(Yicai Global) Aug. 31 -- China's real estate market is marching into the rental housing era as more than 30 cities have introduced relevant regulations on tenancy. Developing the residential rental market has become a concern in many cities in China.
One month after 12 cities, such as Guangzhou, Shenzhen and Nanjing, carried out rental housing projects as pilots, an announcement was jointly released by the Ministry of Land and Resources (MLR) and the Ministry of Housing and Urban-Rural Development (MOHURD). The announcement shows that several cities including Beijing and Shanghai will be the pilot to initiate construction of rental housing on collectively-owned land.
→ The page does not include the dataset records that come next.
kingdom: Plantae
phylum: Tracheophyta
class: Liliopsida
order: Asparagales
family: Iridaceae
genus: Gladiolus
Statistics of MOHURD indicate that about 160 million people are already renting houses in urban areas, accounting for 21 percent of urban permanent residents, of which newly-employed graduates and migrant workers were the main drivers. However, the rental housing markets in big cities are faced with problems like housing shortages and high rents.
The housing price is 38.5 times that of rent in China's main cities. Statistics from securities traders show that the disparity between the price of buying and renting housing is more than 50 times in Shanghai, Beijing and Shenzhen, when the reasonable rate should only be between 16.7 to 25 times higher. Given the tension and of the risk of bubbles in the real estate market, the contrast between supply and demand can be tempered through promoting the residential housing rent market.
Lianjia Research Institute, a research platform of the real estate industry, predicts that China's gross income of rent in the rental housing market will reach USD242.7 billion (CNY1.6 trillion) in 2020 and will hit USD697.8 billion in 2030.